January 17, 2010

Follow Me On Twitter

As someone born before the advent of televisions, dishwashers, clothes dryers and ball point pens, I’ve watched with amazement the unceasing advancements in technology. Learning to navigate in this high-tech world, with it’s iphones, computers, and the like certainly doesn’t come naturally to me. However, I am slowly finding my way. It has become necessary if I am to achieve my goal of bringing Wilhelm Reich’s discoveries into the 21st Century. The power of this never-ending technology is tremendous, and to keep pace I’ve now begun “tweeting.”

For those unfamiliar with Twitter, it’s a free service that allows those who join up to send and receive short messages of up to 140 characters. The messages are called “tweets.” Tweets are then delivered to those who subscribe, called followers, who can view the messages on their cell phones through SMS text messaging, or in other ways. You can subscribe to someone’s Twitter updates in an RSS feed reader, which can then appear, for example, on your Google or Yahoo home page. For a more complete understanding, you can visit Twitter’s Frequently Asked Questions at: http://help.twitter.com/forums/10711/entries/13920.
When I first heard about Twitter, I wasn’t sure how I could use the service. I wondered what could be said of value and interest in so limited a format. Then I had a thought. I’ve always loved aphorisms and quotations and have collected a great many of them over the years by underlining the  universal truths in the books I read. I probably have one of the most extensive libraries in existence when it comes to books by and about Wilhelm Reich. Why not tweet the best quotes by and about Reich, and those that are related to his ideas? So this is how I will be using Twitter, for the most part. Occasionally, I’ll also tweet something else. For example, I’ll let followers know when there’s a new post on my blog, or if there is an event they might be interested in attending. If you want to follow me on Twitter, you can click the icon on this blog to get started. Or, you can go directly to my Twitter home page at http:/twitter.com/Dr_Schwartzman.

1 comment:

Rebecca said...

Speaking of quotes, Wayne Gretzky said "100% of the shots you don't take don't go in." You are a man who takes shots.

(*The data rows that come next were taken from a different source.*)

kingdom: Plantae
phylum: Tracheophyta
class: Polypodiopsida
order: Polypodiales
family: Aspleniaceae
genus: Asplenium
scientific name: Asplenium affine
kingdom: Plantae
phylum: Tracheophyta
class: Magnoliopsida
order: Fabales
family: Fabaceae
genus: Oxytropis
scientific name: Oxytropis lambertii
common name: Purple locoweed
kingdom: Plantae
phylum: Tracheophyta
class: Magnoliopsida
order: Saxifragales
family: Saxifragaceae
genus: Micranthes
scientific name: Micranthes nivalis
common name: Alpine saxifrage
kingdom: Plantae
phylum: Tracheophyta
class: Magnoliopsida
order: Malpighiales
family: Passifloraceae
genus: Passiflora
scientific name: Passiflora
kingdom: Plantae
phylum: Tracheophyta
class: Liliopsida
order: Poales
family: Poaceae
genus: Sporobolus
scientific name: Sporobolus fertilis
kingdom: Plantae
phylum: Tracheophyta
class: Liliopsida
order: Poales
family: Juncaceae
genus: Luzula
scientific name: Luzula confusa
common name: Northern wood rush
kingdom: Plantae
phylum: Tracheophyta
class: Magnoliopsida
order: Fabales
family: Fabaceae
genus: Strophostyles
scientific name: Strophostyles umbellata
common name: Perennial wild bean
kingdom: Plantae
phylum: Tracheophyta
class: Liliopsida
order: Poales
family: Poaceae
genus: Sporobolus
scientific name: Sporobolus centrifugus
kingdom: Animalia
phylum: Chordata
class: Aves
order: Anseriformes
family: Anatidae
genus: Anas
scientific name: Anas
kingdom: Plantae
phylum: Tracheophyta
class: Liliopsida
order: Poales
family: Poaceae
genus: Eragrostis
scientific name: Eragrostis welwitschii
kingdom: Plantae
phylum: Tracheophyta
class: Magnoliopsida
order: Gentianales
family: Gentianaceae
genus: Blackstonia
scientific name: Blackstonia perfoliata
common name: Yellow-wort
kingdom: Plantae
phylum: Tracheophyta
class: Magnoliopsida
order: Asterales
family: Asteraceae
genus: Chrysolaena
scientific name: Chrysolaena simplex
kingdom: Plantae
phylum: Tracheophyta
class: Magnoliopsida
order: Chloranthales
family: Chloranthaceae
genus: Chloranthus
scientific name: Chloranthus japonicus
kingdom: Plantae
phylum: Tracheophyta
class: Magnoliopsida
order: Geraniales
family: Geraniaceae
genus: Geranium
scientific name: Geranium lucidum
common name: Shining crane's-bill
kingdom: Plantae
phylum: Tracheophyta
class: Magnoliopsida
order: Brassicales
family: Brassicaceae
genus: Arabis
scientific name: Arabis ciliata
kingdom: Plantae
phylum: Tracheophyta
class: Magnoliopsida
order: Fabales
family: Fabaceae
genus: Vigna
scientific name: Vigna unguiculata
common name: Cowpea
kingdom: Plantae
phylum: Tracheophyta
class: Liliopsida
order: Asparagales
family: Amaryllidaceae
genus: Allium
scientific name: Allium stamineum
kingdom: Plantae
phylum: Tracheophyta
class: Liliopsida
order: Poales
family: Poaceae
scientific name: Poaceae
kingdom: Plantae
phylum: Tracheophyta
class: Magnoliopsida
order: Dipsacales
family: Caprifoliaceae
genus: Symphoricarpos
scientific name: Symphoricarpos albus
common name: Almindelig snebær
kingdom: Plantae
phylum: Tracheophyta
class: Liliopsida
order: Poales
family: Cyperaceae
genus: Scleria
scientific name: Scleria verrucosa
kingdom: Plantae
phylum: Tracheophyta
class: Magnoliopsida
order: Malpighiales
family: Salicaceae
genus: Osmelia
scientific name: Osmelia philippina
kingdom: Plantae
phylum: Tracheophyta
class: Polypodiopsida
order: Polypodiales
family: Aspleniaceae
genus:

I love you Dad.

Psychiatric Orgone Therapy

One of Wilhelm Reich’s most important and lasting contributions is a unique treatment for emotional disorders called psychiatric orgone therapy. Reich began as a psychoanalyst and was a member of Freud’s inner circle, but moved away from Freud’s method of free association when he developed a more effective verbal approach he called character analysis. Later he came to recognize the existence of a specific biologic energy in living organisms that he called “orgone,” which was coined from the word “organism.” With this discovery Reich was able to combine his verbal method with a technique that could normalize a person’s energy. The result was an entirely new approach to treating emotional disorders that he named orgone therapy.

Reich’s work with patients convinced him the disturbance in an individual’s energy state is caused by contractions in the body, especially in the musculature. He called these contractions “armor,” and established that they begin to develop in infancy as a way to block out emotionally painful events.

Past traumatic experiences are locked in the body--and they remain throughout life. How this happens is not fully understood, but there is no question that anxiety, anger and sadness, as well as the other upsetting feelings and emotions from childhood are not forgotten. Armor not only holds the disturbing past, causing it to remain alive but out of consciousness awareness, but it also affects how one feels and functions. Because living a natural healthy life depends upon whether a person’s energy flows freely or is blocked, the aim of psychiatric orgone therapy is to free up energy by breaking down armor. As these areas of holding dissolve, patients release their long buried feelings and emotions in the safety of the therapist’s office. They most usually surface spontaneously with the specific method Reich innovated, without the need of urging or any intervention on the part of the treating psychiatrist. However, occasionally, pressure needs to be applied to spastic muscles, or other techniques used to normalize the body. Because this treatment combines a verbal approach with a physical technique, it addresses both the mind and the body to bring about profound changes in how one thinks, feels and functions.

Today almost all people seeking treatment from a psychiatrist are given medications to reduce their symptoms. However, with psychiatric orgone therapy it is usual that patients, over time, find themselves able to wean themselves off medication and function without pharmacologic treatment. Reich’s therapy is unique in that it not only relieves distressing symptoms, but also does much more. It enables individuals to expand and feel pleasure, and better enjoy the many satisfactions life has to offer.

There are people who claim to practice some form of “Reichian” or “orgone” therapy, even though they have had no formal training in medicine or psychology. Often the techniques used by these self-proclaimed therapists have little or nothing to do with the very specific methods Reich developed and taught. The value of such therapies is questionable and may even harm those who get involved in them.

Qualified psychiatric orgone therapists have extensive training. They are physicians who have gone on to specialize in psychiatry and then in the very unique subspecialty of orgone therapy. They practice in much the same way as Reich did more than a half century ago. Ph.D. Psychologists who have had proper training can practice a form of orgone therapy safely and effectively. However, it is crucial they have supervision by a qualified psychiatric orgone therapist.